Ocena:

Książka jest humorystycznym portretem brytyjskiej kultury, uchwycającym dziwactwa i idiosynkrazje bycia Brytyjczykiem, często z komediowym akcentem. Chociaż wielu uważa ją za zabawną i zrozumiałą, niektórzy uważają, że brakuje jej uroku wcześniejszych części serii.
Zalety:Książka jest bardzo chwalona za humor i wiarygodność, a wielu czytelników uważa ją za śmieszną. Jest uważana za świetny prezent, a czytelnicy doceniają geniusz autora w uchwyceniu brytyjskiej kultury.
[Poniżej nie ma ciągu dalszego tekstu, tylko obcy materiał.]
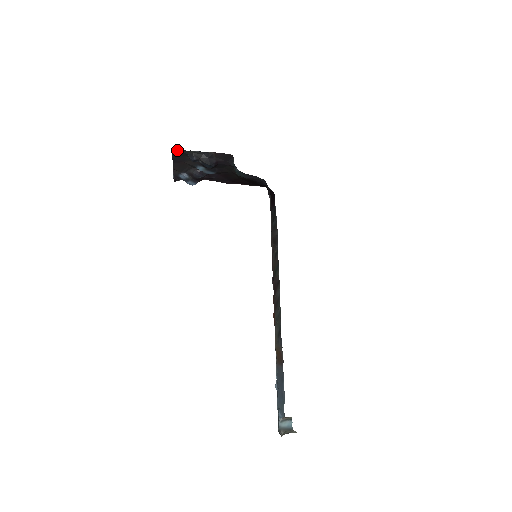
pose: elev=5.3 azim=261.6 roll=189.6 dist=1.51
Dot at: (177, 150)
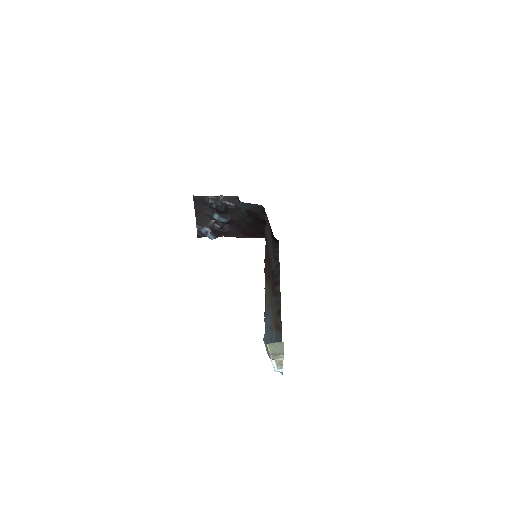
Dot at: (197, 197)
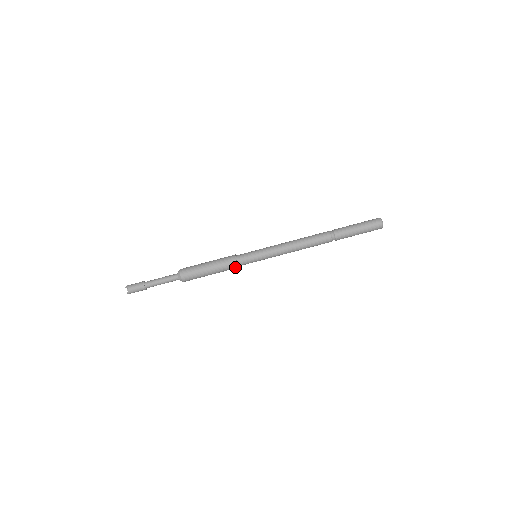
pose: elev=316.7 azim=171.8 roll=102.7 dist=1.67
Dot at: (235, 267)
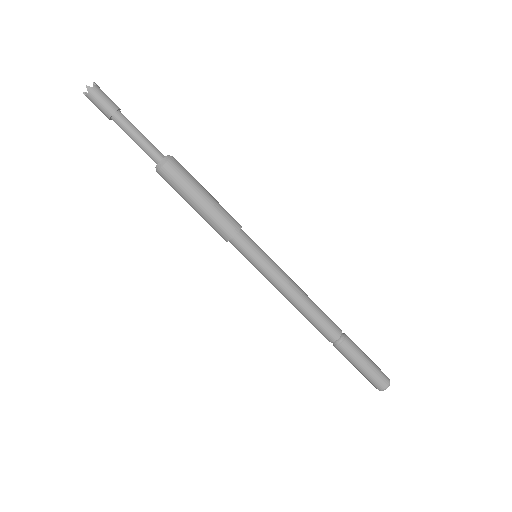
Dot at: (223, 237)
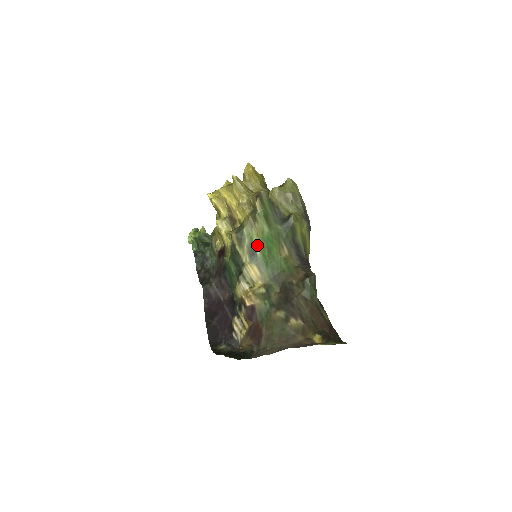
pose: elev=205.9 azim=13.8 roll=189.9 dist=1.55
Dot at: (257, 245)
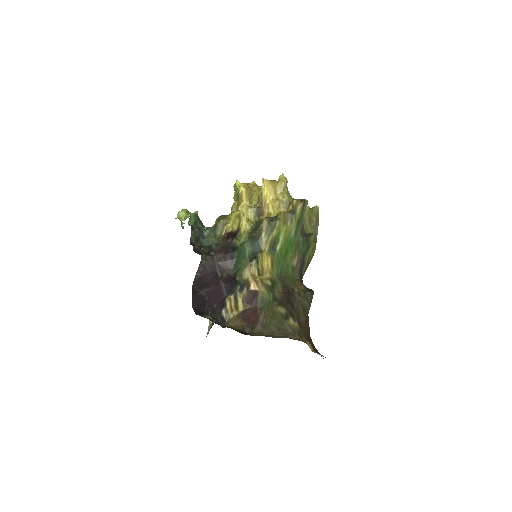
Dot at: (280, 241)
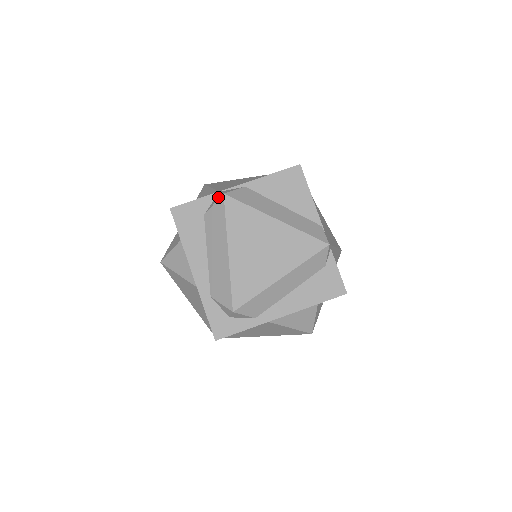
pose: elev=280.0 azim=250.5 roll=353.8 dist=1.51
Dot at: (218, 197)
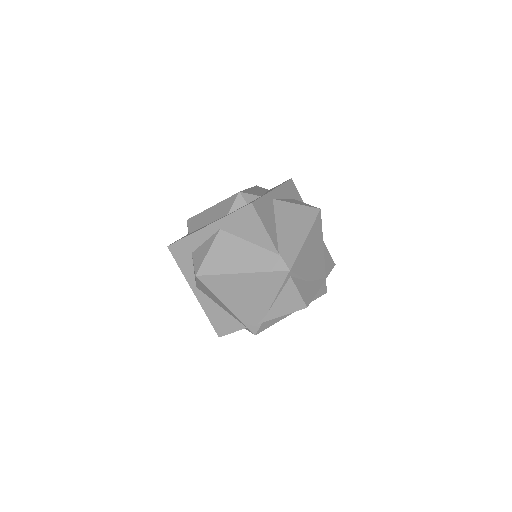
Dot at: occluded
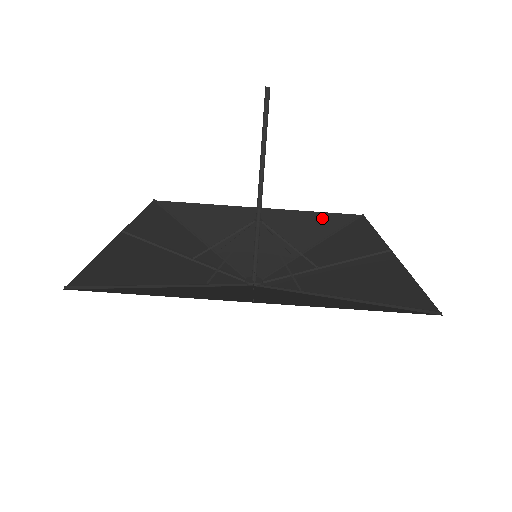
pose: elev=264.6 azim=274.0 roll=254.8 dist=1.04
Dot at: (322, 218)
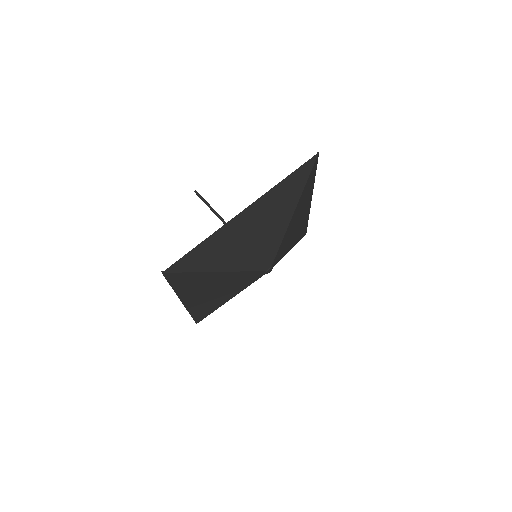
Dot at: occluded
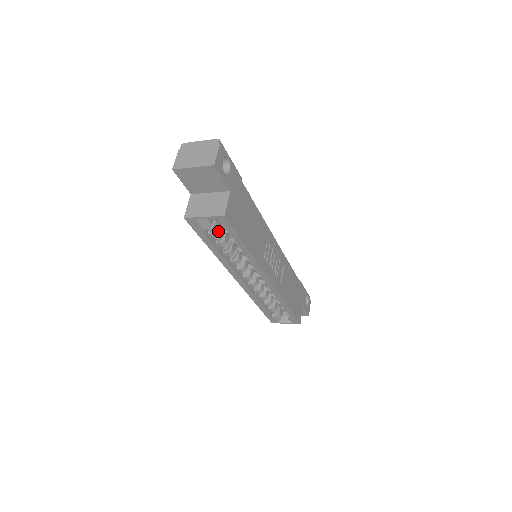
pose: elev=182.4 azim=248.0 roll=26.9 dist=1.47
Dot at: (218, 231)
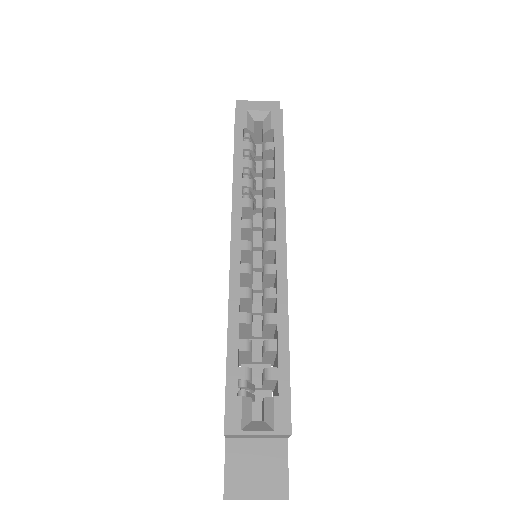
Dot at: (253, 149)
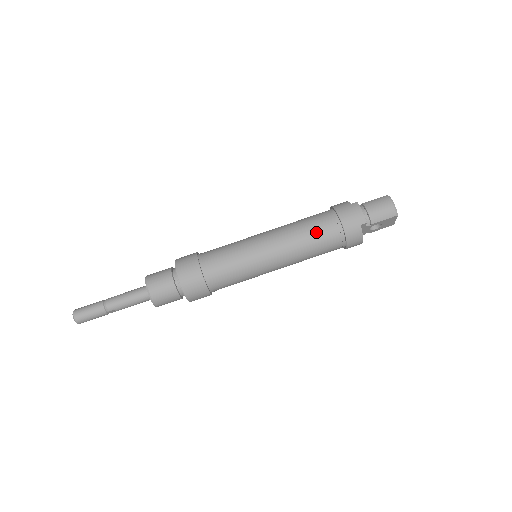
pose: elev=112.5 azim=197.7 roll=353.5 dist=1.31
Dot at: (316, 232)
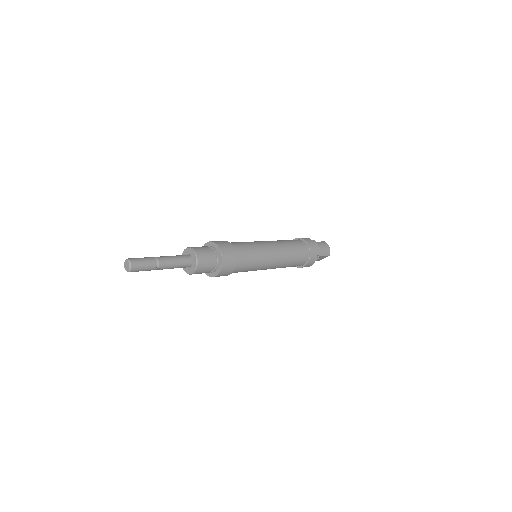
Dot at: (297, 251)
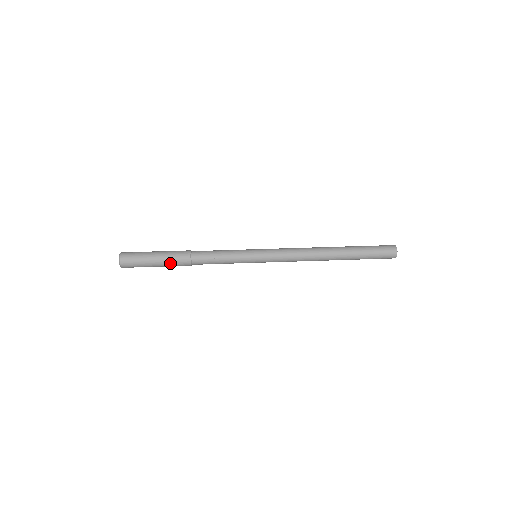
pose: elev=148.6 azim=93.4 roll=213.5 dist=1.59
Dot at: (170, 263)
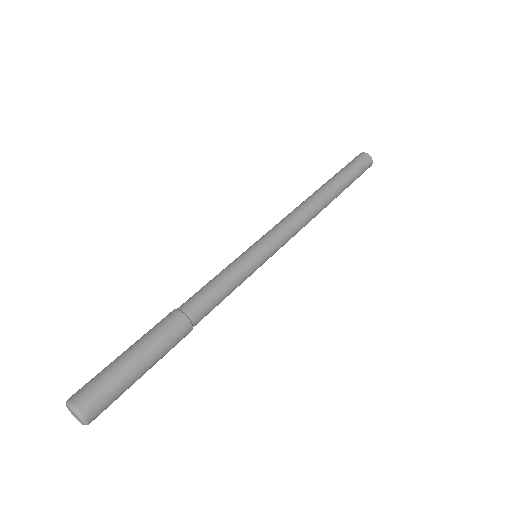
Dot at: (160, 344)
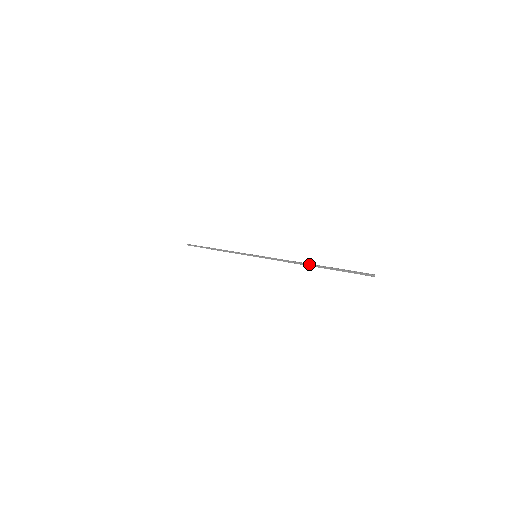
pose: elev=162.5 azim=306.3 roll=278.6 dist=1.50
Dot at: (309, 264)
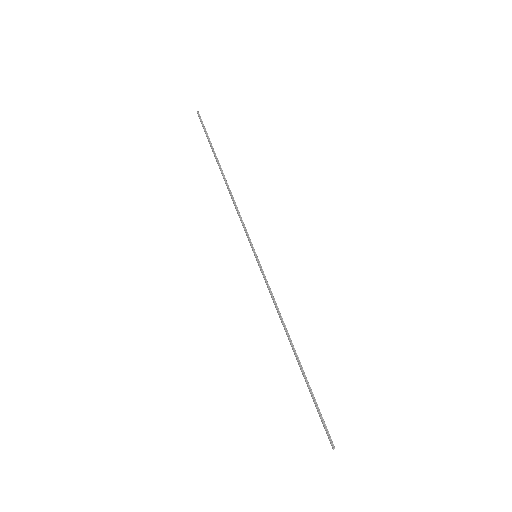
Dot at: (294, 352)
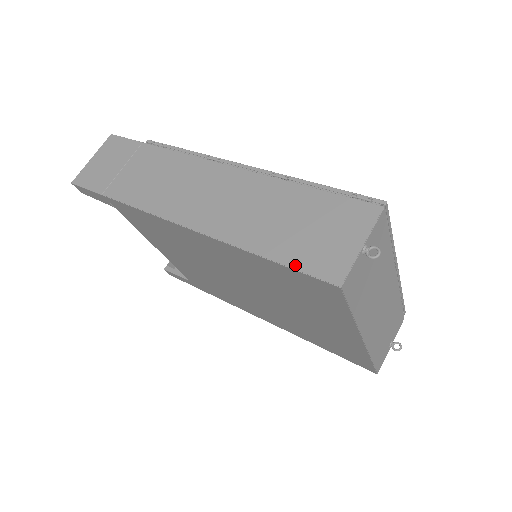
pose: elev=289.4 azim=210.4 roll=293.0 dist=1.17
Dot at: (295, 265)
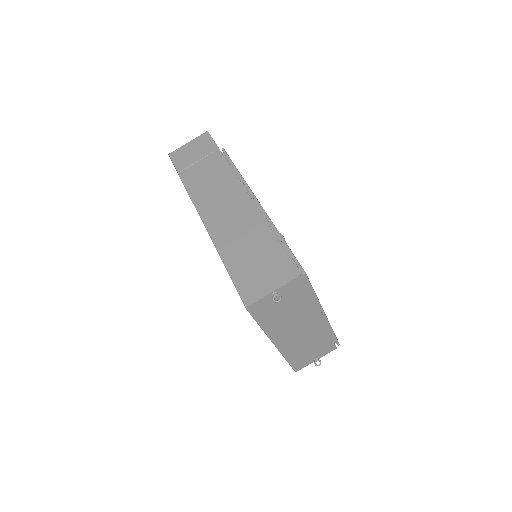
Dot at: (235, 281)
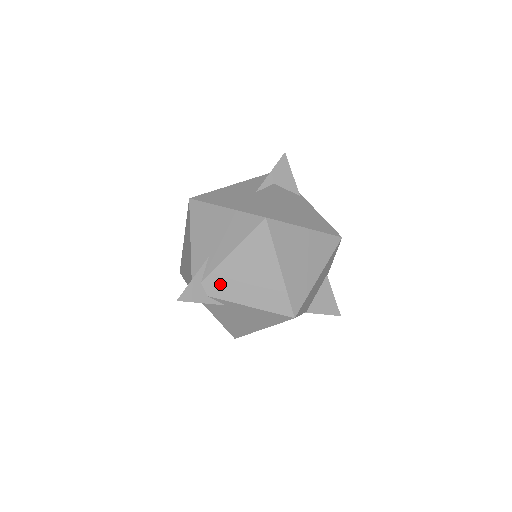
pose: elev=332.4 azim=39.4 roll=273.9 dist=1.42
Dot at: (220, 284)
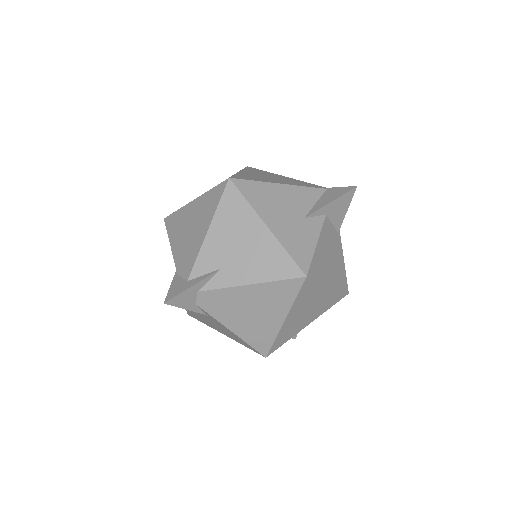
Dot at: (216, 302)
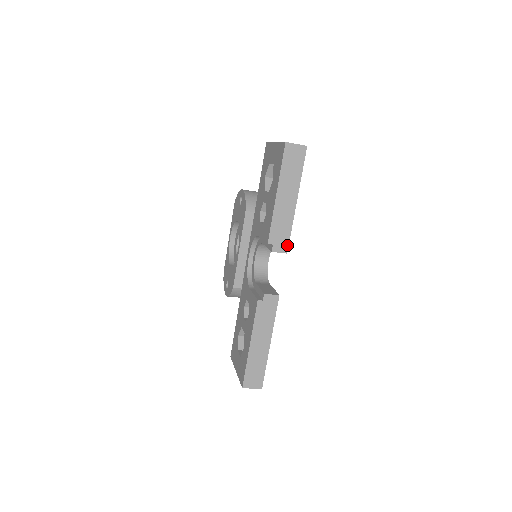
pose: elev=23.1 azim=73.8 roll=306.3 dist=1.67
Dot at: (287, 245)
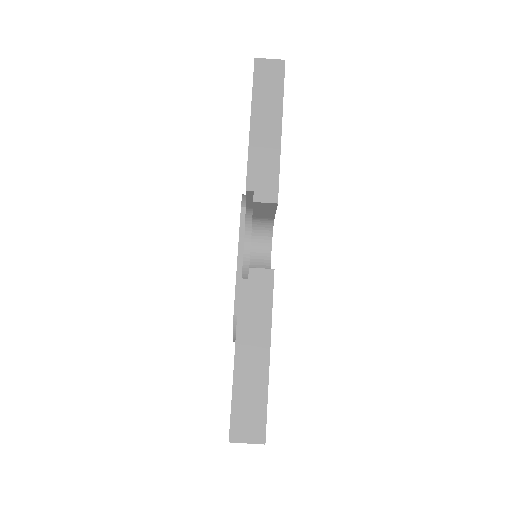
Dot at: (276, 191)
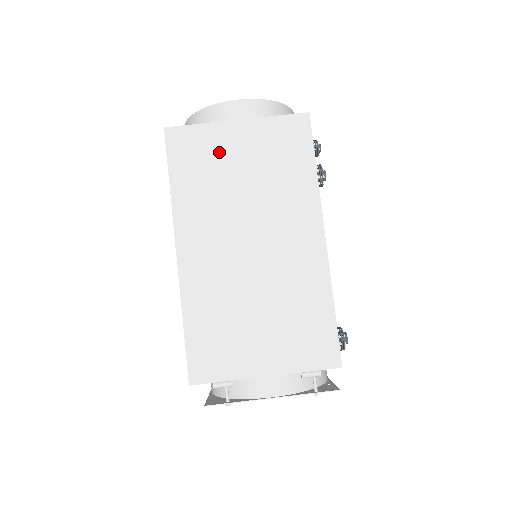
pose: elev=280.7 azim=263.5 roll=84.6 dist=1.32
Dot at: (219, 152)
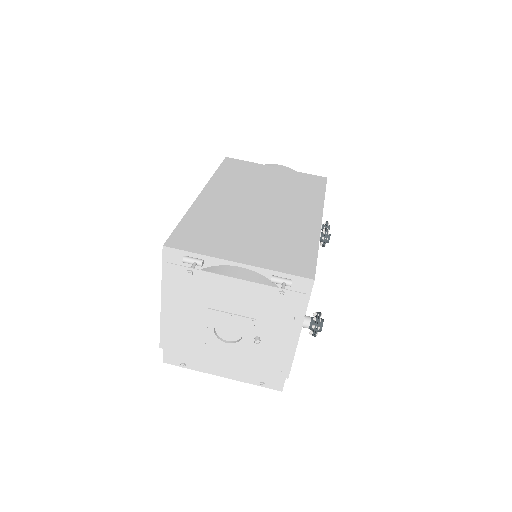
Dot at: (258, 172)
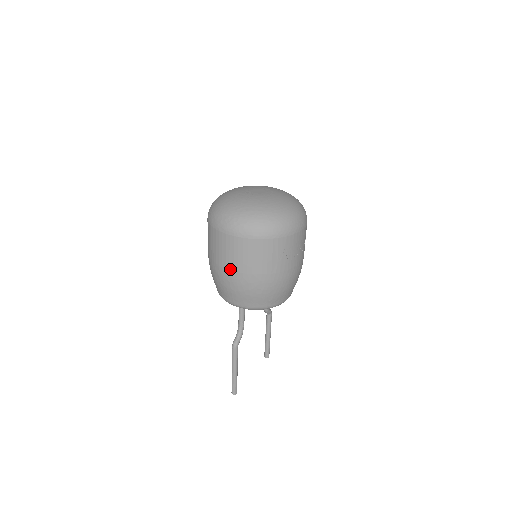
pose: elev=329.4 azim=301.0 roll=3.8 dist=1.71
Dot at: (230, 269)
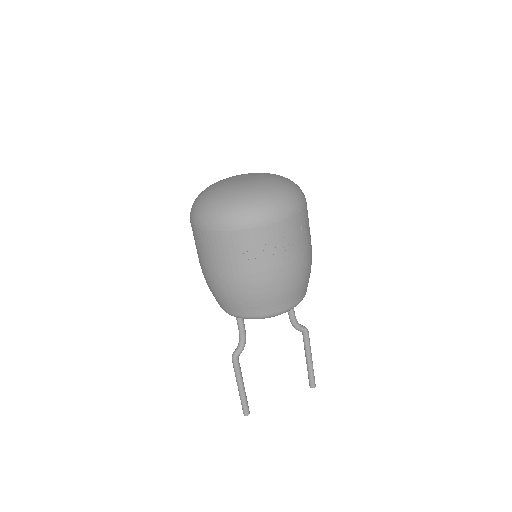
Dot at: (201, 265)
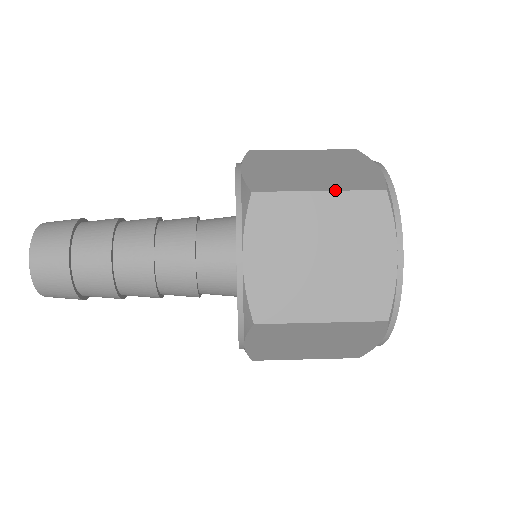
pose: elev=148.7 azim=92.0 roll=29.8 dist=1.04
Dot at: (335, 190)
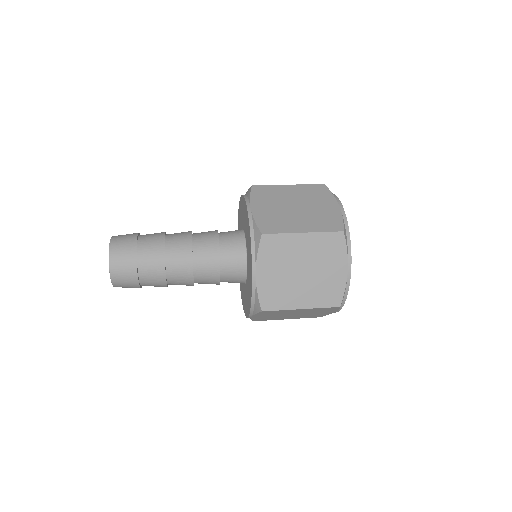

Wady:Niektórzy czytelnicy zauważają, że książka jest mniejsza niż oczekiwano i zgłaszają błędy w druku, takie jak strony odwrócone do góry nogami. Kilka recenzji wskazuje, że późniejsze książki z serii wydają się tracić swój komediowy rozmach w porównaniu do wcześniejszych.
(na podstawie 15 opinii czytelników)
Very British Problems: The Most Awkward One Yet
Czy kiedykolwiek...
*Oglądałeś z przerażeniem, jak ktoś pomaga sobie z ostatnim pieczonym ziemniakiem?
*Pękałeś w pokrzywce na sugestię, byś „Przedstawił się...” nad Zoomem?
*Byłeś wyjątkowo dramatyczny podczas wcierania w sklepowy środek do dezynfekcji rąk, aby wszyscy wiedzieli, jak bardzo jesteś przyzwoity?
... to możesz cierpieć na BARDZO BRYTYJSKIE PROBLEMY.
Bardzo Brytyjskie Problemy ogarniają naród jak nigdy dotąd. Są w naszych domach, w naszych rozmowach telefonicznych, w kolejce do supermarketu, w naszych szkołach, kawiarniach, parkach, rzekach, miastach, wioskach, schowkach na rękawiczki, szufladach na skarpetki.... Zasadniczo są nieuniknione. Nie ma na nie szczepionki. Nie ma lekarstwa. Więc mamy to, utknęliśmy z chorobą brytyjskości w przewidywalnym czasie. Koszmar, prawda?
No cóż. Może być gorzej.
Nie jestem jednak pewien, w jaki sposób. Jakieś przemyślenia?
Pochwały dla BARDZO BRYTYJSKICH PROBLEMÓW.
„Przezabawny” Daily Express.
„Temple oddaje czuły i komiczny hołd czystemu dziwactwu bycia Brytyjczykiem” Good Book Guide.
„Świetny świąteczny wypełniacz pończoch” Weekend Sport.
„Doprowadziła nas do śmiechu przy herbacie Earl Grey” Bella.